* PROBLEM *
Reproduce every line of the following material word for word, leaving out the pictures.

* RECORDS FOR PROCESSING *
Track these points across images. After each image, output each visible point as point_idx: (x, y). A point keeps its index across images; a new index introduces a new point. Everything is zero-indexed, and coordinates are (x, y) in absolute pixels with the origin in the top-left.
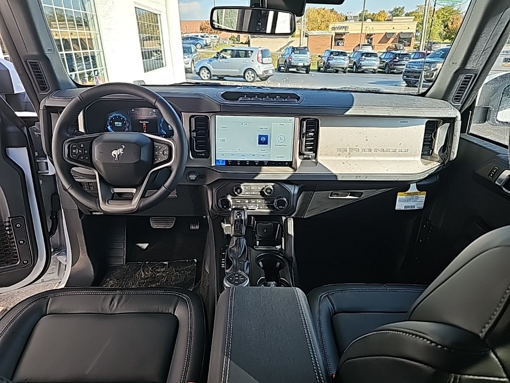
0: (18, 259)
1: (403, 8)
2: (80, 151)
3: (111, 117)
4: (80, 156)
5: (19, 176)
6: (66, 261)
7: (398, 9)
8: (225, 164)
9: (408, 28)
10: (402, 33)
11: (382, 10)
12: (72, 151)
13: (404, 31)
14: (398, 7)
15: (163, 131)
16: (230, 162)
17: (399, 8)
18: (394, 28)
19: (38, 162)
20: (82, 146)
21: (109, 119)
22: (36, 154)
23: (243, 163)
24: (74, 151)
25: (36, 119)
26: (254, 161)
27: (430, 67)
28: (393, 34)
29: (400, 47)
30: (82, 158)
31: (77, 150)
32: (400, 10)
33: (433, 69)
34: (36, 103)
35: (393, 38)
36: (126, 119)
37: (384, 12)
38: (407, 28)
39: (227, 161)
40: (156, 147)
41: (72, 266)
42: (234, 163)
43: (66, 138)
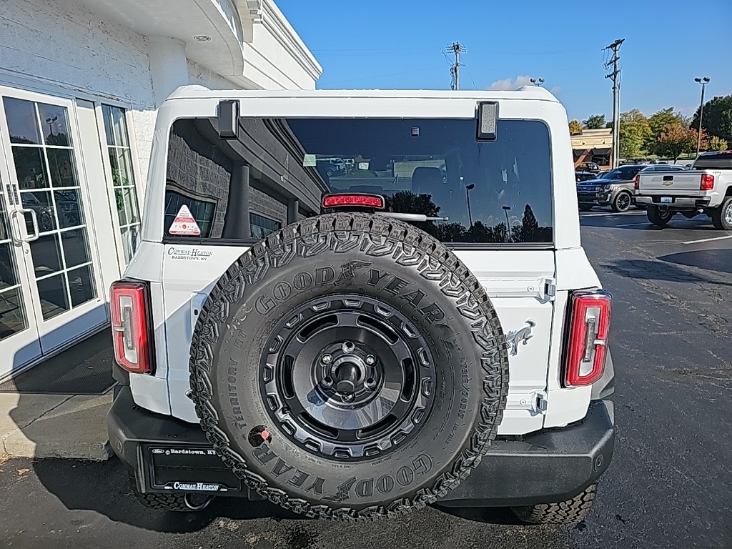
1: (603, 117)
7: (595, 119)
9: (604, 143)
10: (595, 149)
11: (574, 120)
13: (598, 147)
14: (595, 116)
17: (597, 117)
18: (584, 144)
27: (603, 188)
28: (584, 150)
29: (593, 167)
32: (598, 119)
33: (606, 191)
35: (584, 156)
37: (576, 122)
38: (602, 143)
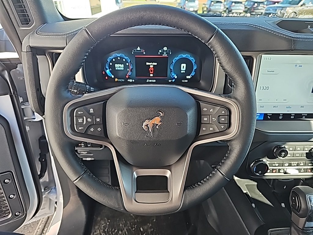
0: (10, 212)
2: (89, 120)
3: (111, 58)
4: (89, 127)
5: (3, 129)
6: (56, 198)
8: (262, 119)
12: (77, 121)
15: (173, 74)
16: (270, 116)
19: (23, 109)
20: (92, 111)
21: (109, 61)
22: (21, 100)
23: (287, 117)
24: (80, 120)
25: (18, 61)
26: (301, 114)
30: (92, 129)
31: (85, 118)
34: (17, 41)
36: (129, 61)
39: (266, 115)
40: (205, 109)
41: (64, 208)
42: (275, 117)
43: (67, 101)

* RESPONSE BOX *
Track these points across images. After each image, output each visible point as point_idx: (x, y). A point keeps its index across images; a new index introduces a new point. Everything is zero-indexed, and coordinates are (x, y) in absolute pixels with the origin in the top-left.
0: (18, 259)
1: (403, 8)
2: (80, 151)
3: (111, 117)
4: (80, 156)
5: (19, 176)
6: (66, 261)
7: (398, 9)
8: (225, 164)
9: (408, 28)
10: (402, 33)
11: (382, 10)
12: (72, 151)
13: (404, 31)
14: (398, 7)
15: (163, 131)
16: (230, 162)
17: (399, 8)
18: (394, 28)
19: (38, 162)
20: (82, 146)
21: (109, 119)
22: (36, 154)
23: (243, 163)
24: (74, 151)
25: (36, 119)
26: (254, 161)
27: (430, 67)
28: (393, 34)
29: (400, 47)
30: (82, 158)
31: (77, 150)
32: (400, 10)
33: (433, 69)
34: (36, 103)
35: (393, 38)
36: (126, 119)
37: (384, 12)
38: (407, 28)
39: (227, 161)
40: (156, 147)
41: (72, 266)
42: (234, 163)
43: (66, 138)
1: (603, 117)
7: (595, 119)
9: (604, 143)
10: (595, 149)
11: (574, 120)
13: (598, 147)
14: (595, 116)
17: (597, 117)
18: (584, 144)
27: (603, 188)
28: (584, 150)
29: (593, 167)
32: (598, 119)
33: (606, 191)
35: (584, 156)
37: (576, 122)
38: (602, 143)
0: (10, 212)
2: (89, 120)
3: (111, 58)
4: (89, 127)
5: (3, 129)
6: (56, 198)
8: (262, 119)
12: (77, 121)
15: (173, 74)
16: (270, 116)
19: (23, 109)
20: (92, 111)
21: (109, 61)
22: (21, 100)
23: (287, 117)
24: (80, 120)
25: (18, 61)
26: (301, 114)
30: (92, 129)
31: (85, 118)
34: (17, 41)
36: (129, 61)
39: (266, 115)
40: (205, 109)
41: (64, 208)
42: (275, 117)
43: (67, 101)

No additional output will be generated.